Храстецкий, отправляясь в дозор, все же решил испытать в своих сапогах "Свободное слово". Было тихо. Деревушка отсыпалась после вчерашней вечеринки. Никому не хотелось выходить на улицу в такую погоду. Киндл не ошибся, предвещая раннюю и долгую зиму... Интендант отправился рыскать по деревням в поисках добавки к рождественскому столу. Все знали, что праздники проведут вместе. Пачес опасался, что именно под рождество возможны нарушения границы, и поэтому решил, что в отпуск никто не поедет.

Сегодня Цыгану, выполнявшему обязанности помощника дежурного, не нужно было везти на Грифик теплый ужин: в воскресенье выдавался сухой паек - зельц довольно сомнительного происхождения.

- Надо сбегать к Благоутам за молоком, - решил Цыган, поскольку было ясно, что ужина им не хватит и самое большее часа через два они снова почувствуют голод.

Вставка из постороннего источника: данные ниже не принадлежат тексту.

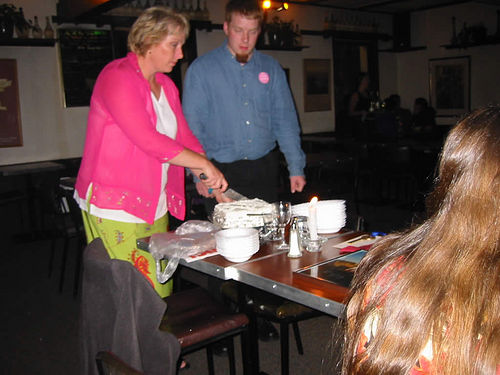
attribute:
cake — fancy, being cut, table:
[207, 179, 283, 236]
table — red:
[226, 254, 309, 307]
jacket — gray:
[372, 100, 432, 132]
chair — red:
[194, 294, 243, 342]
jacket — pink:
[97, 119, 164, 191]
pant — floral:
[108, 226, 149, 258]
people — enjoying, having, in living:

Зазвонил телефон. Звонили товарищи с Грифика. Они сообщили, что у них дует сильный ветер, началась пурга, пограничные столбы не видны и вдоль границы вообще невозможно идти. Нельзя разглядеть, что делается на расстоянии шага... Телефон стал работать с перебоями. Храстецкий ежесекундно дул в трубку.

- Держитесь! - кричал он. - К вам идет пурга!

- Провод сделался таким тяжелым, как канат. Обледенел. По-моему, он оборвется, - доложил Хлоупек, а Храстецкий распорядился, чтобы для контроля связи с Грификом звонили каждый час.

Цыган быстро оделся и выбежал из дома. Через четверть часа он вернулся с кувшином молока, сладкими пирожками и несколькими яблоками. Это было рождественское угощение.

- Тетя нас опять звала к себе... Предлагала всего, но мне уже просто стыдно у них брать. Как только представится возможность, надо им чем-нибудь помочь. Лучше всего весной, пожалуй.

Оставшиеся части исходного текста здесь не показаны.